## EXERCISE BRIEF:
Out of the data below, copy every line with the string "typing".

BEGIN AVAILABLE DATA

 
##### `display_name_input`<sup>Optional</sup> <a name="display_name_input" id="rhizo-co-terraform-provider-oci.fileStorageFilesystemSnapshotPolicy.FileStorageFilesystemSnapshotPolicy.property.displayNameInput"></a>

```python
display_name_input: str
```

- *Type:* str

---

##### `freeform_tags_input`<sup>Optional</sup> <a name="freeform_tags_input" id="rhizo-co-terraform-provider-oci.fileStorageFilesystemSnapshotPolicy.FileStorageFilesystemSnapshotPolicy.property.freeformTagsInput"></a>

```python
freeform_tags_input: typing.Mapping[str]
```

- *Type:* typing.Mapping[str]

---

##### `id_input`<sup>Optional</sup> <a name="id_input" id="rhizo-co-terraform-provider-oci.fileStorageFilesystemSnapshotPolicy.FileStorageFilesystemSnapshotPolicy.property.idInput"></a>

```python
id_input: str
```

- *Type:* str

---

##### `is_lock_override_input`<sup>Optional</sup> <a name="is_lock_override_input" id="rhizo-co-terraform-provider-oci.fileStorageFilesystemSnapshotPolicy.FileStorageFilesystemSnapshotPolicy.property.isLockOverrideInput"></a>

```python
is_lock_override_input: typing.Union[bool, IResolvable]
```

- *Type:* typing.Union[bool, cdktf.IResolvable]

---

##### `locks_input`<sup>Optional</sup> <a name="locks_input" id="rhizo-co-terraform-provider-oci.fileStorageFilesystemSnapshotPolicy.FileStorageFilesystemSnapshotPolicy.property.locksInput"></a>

END AVAILABLE DATA

## WRITTEN REPLY:
freeform_tags_input: typing.Mapping[str]
- *Type:* typing.Mapping[str]
is_lock_override_input: typing.Union[bool, IResolvable]
- *Type:* typing.Union[bool, cdktf.IResolvable]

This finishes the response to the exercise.